--- To-do item ---
Return the entries that follow exactly, with no images.

--- Records for the exercise ---

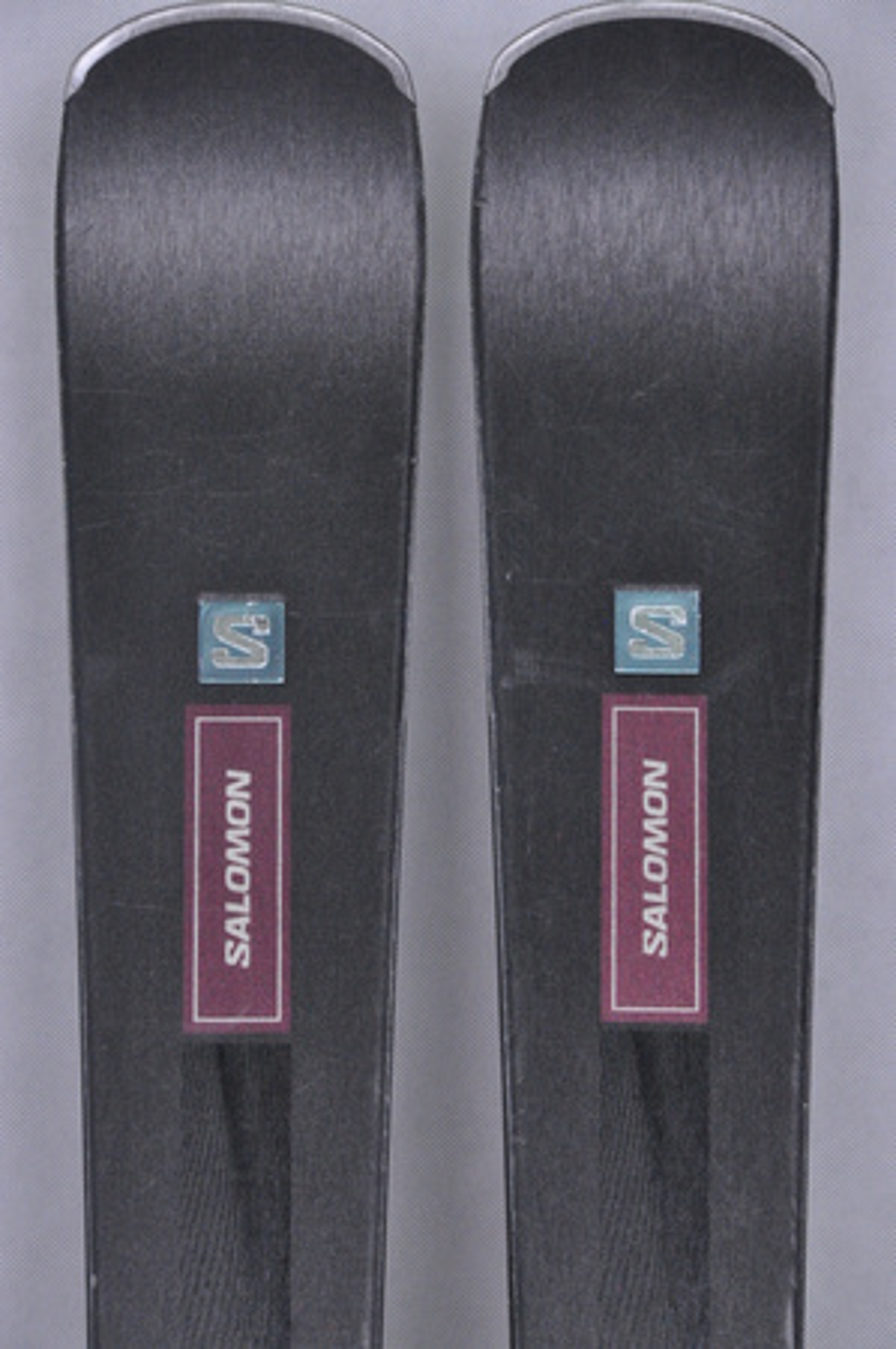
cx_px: 448
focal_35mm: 158
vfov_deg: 13.1
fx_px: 5893
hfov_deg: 8.7
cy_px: 674
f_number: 9.5
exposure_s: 1/125
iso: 3200
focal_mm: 105
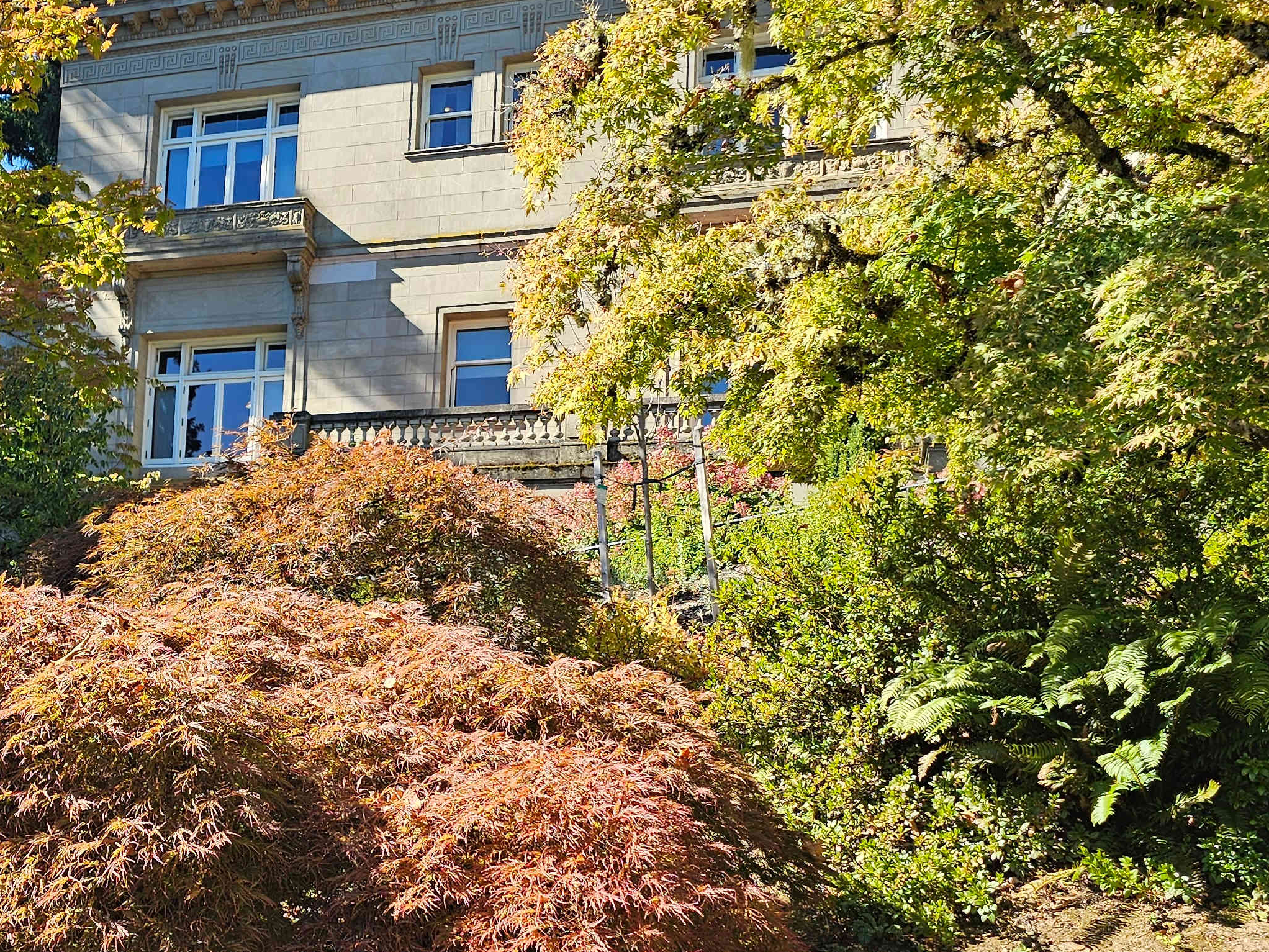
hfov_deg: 39.7
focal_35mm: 45
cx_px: 187
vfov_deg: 32.1
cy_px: 586
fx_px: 1650
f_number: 1.7
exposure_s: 1/185
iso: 10
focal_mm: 6.3
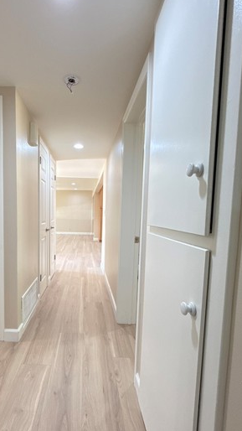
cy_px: 232
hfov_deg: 56.9
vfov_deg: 89.4
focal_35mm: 19
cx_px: 78
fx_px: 217
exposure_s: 1/120
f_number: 2.2
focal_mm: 2.22
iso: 320
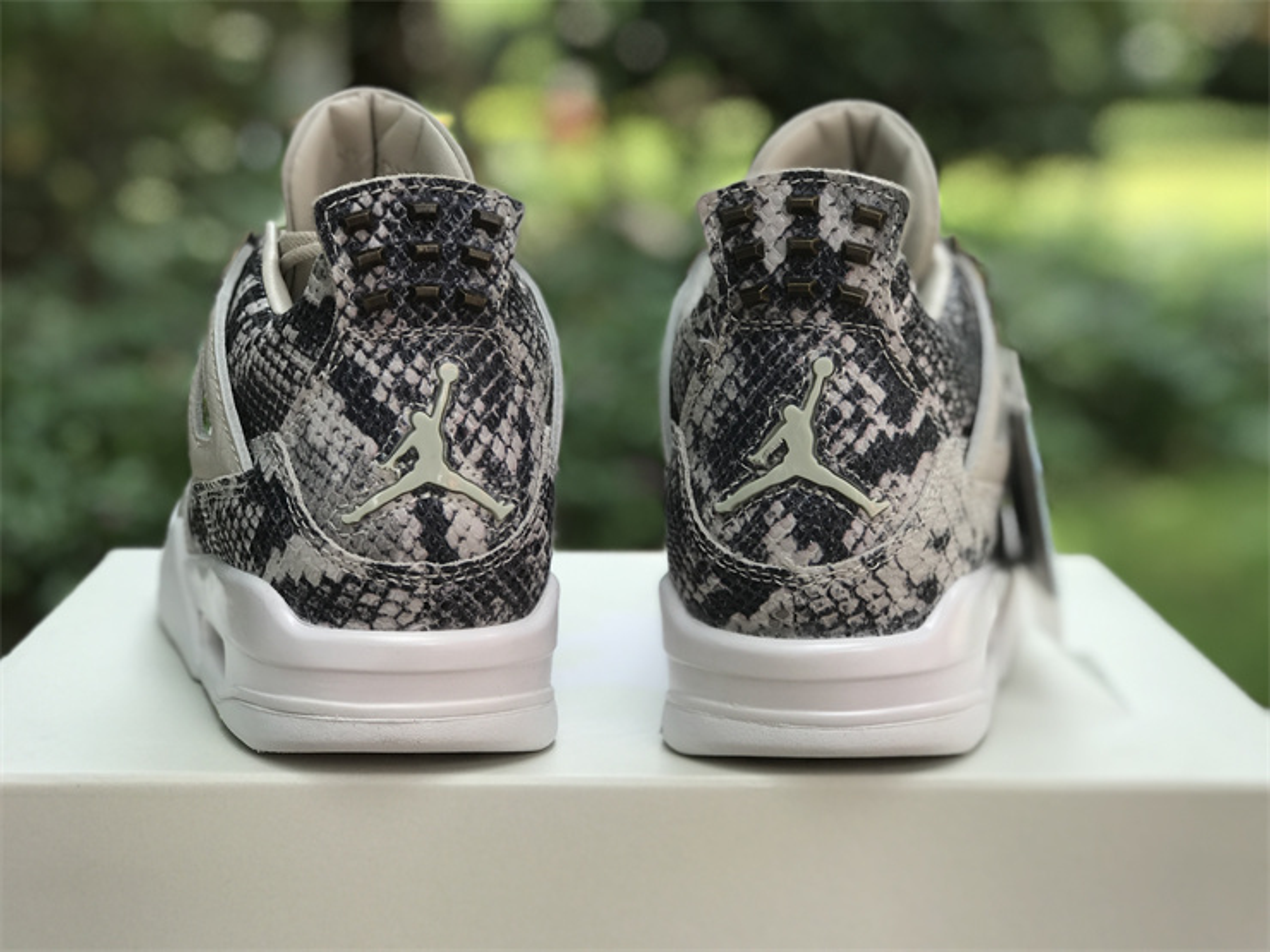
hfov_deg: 33.8
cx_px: 635
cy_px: 476
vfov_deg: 25.7
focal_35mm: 57
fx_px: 2091
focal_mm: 6.6
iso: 20
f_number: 2.8
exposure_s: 1/165
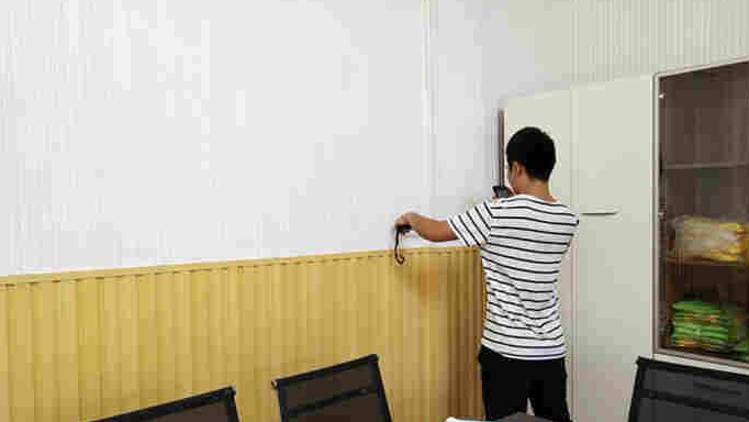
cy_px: 233
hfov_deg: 58.0
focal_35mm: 34
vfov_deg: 34.6
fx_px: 675
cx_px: 371
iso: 79
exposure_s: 1/100
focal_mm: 3.95
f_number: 1.8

--- Solution for this exercise ---
cx_px: 448
focal_35mm: 158
vfov_deg: 13.1
fx_px: 5893
hfov_deg: 8.7
cy_px: 674
f_number: 9.5
exposure_s: 1/125
iso: 3200
focal_mm: 105
hfov_deg: 39.7
focal_35mm: 45
cx_px: 187
vfov_deg: 32.1
cy_px: 586
fx_px: 1650
f_number: 1.7
exposure_s: 1/185
iso: 10
focal_mm: 6.3
cy_px: 232
hfov_deg: 56.9
vfov_deg: 89.4
focal_35mm: 19
cx_px: 78
fx_px: 217
exposure_s: 1/120
f_number: 2.2
focal_mm: 2.22
iso: 320
hfov_deg: 33.8
cx_px: 635
cy_px: 476
vfov_deg: 25.7
focal_35mm: 57
fx_px: 2091
focal_mm: 6.6
iso: 20
f_number: 2.8
exposure_s: 1/165
cy_px: 233
hfov_deg: 58.0
focal_35mm: 34
vfov_deg: 34.6
fx_px: 675
cx_px: 371
iso: 79
exposure_s: 1/100
focal_mm: 3.95
f_number: 1.8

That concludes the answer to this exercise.